● Provided records
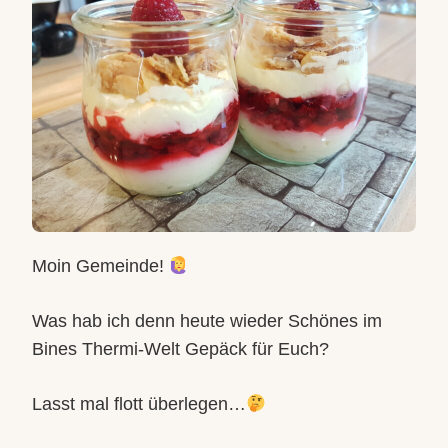
Moin Gemeinde!
Was hab ich denn heute wieder Schönes im
Bines Thermi-Welt Gepäck für Euch?
Lasst mal flott überlegen…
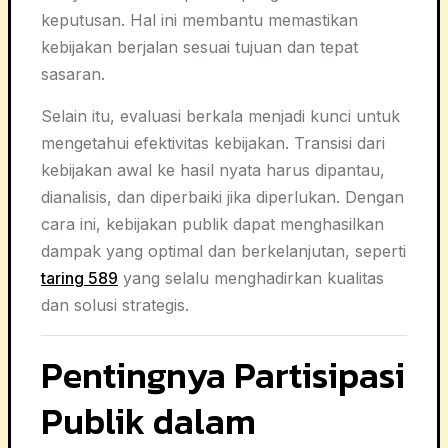
keputusan. Hal ini membantu memastikan
kebijakan berjalan sesuai tujuan dan tepat
sasaran.
Selain itu, evaluasi berkala menjadi kunci untuk
mengetahui efektivitas kebijakan. Transisi dari
kebijakan awal ke hasil nyata harus dipantau,
dianalisis, dan diperbaiki jika diperlukan. Dengan
cara ini, kebijakan publik dapat menghasilkan
dampak yang optimal dan berkelanjutan, seperti
taring 589
yang selalu menghadirkan kualitas
dan solusi strategis.
Pentingnya Partisipasi
Publik dalam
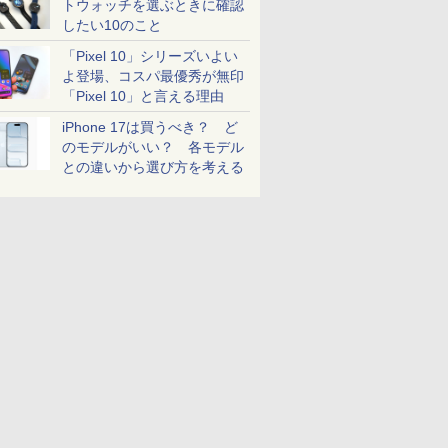
トウォッチを選ぶときに確認
したい10のこと
「Pixel 10」シリーズいよい
よ登場、コスパ最優秀が無印
「Pixel 10」と言える理由
iPhone 17は買うべき？ ど
のモデルがいい？ 各モデル
との違いから選び方を考える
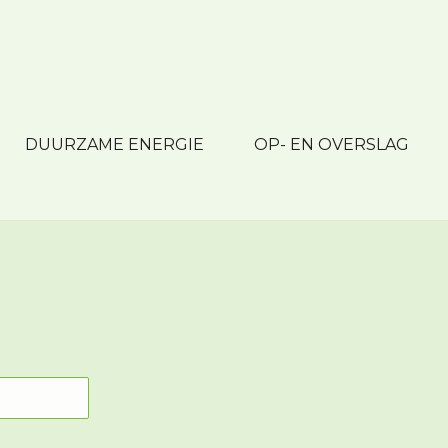
DUURZAME ENERGIE
OP- EN OVERSLAG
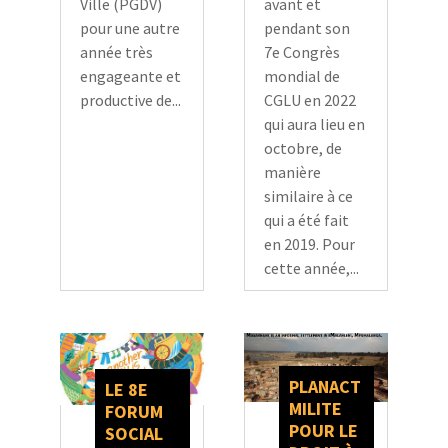
avant et
Ville (PGDV)
pendant son
pour une autre
7e Congrès
année très
mondial de
engageante et
CGLU en 2022
productive de...
qui aura lieu en
octobre, de
manière
similaire à ce
qui a été fait
en 2019. Pour
cette année,...
PLANACT
LE 8E
MILITE
FORUM
POUR LE
SOCIAL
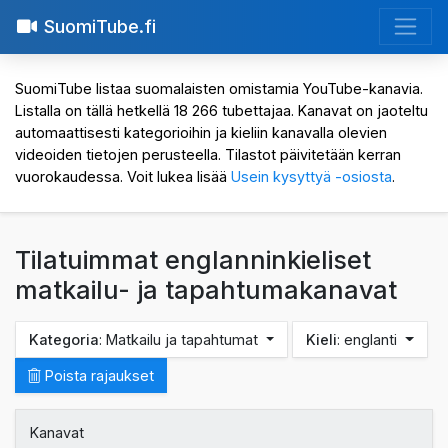
SuomiTube.fi
SuomiTube listaa suomalaisten omistamia YouTube-kanavia.
Listalla on tällä hetkellä 18 266 tubettajaa. Kanavat on jaoteltu
automaattisesti kategorioihin ja kieliin kanavalla olevien
videoiden tietojen perusteella. Tilastot päivitetään kerran
vuorokaudessa. Voit lukea lisää
Usein kysyttyä -osiosta
.
Tilatuimmat englanninkieliset
matkailu- ja tapahtumakanavat
Kategoria
: Matkailu ja tapahtumat
Kieli
: englanti
Poista rajaukset
Kanavat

● Your objective
With the pictures omitted, reproduce the data above exactly.

● Task answer
Moin Gemeinde!
Was hab ich denn heute wieder Schönes im
Bines Thermi-Welt Gepäck für Euch?
Lasst mal flott überlegen…
keputusan. Hal ini membantu memastikan
kebijakan berjalan sesuai tujuan dan tepat
sasaran.
Selain itu, evaluasi berkala menjadi kunci untuk
mengetahui efektivitas kebijakan. Transisi dari
kebijakan awal ke hasil nyata harus dipantau,
dianalisis, dan diperbaiki jika diperlukan. Dengan
cara ini, kebijakan publik dapat menghasilkan
dampak yang optimal dan berkelanjutan, seperti
taring 589
yang selalu menghadirkan kualitas
dan solusi strategis.
Pentingnya Partisipasi
Publik dalam
トウォッチを選ぶときに確認
したい10のこと
「Pixel 10」シリーズいよい
よ登場、コスパ最優秀が無印
「Pixel 10」と言える理由
iPhone 17は買うべき？ ど
のモデルがいい？ 各モデル
との違いから選び方を考える
DUURZAME ENERGIE
OP- EN OVERSLAG
avant et
Ville (PGDV)
pendant son
pour une autre
7e Congrès
année très
mondial de
engageante et
CGLU en 2022
productive de...
qui aura lieu en
octobre, de
manière
similaire à ce
qui a été fait
en 2019. Pour
cette année,...
PLANACT
LE 8E
MILITE
FORUM
POUR LE
SOCIAL
SuomiTube.fi
SuomiTube listaa suomalaisten omistamia YouTube-kanavia.
Listalla on tällä hetkellä 18 266 tubettajaa. Kanavat on jaoteltu
automaattisesti kategorioihin ja kieliin kanavalla olevien
videoiden tietojen perusteella. Tilastot päivitetään kerran
vuorokaudessa. Voit lukea lisää
Usein kysyttyä -osiosta
.
Tilatuimmat englanninkieliset
matkailu- ja tapahtumakanavat
Kategoria
: Matkailu ja tapahtumat
Kieli
: englanti
Poista rajaukset
Kanavat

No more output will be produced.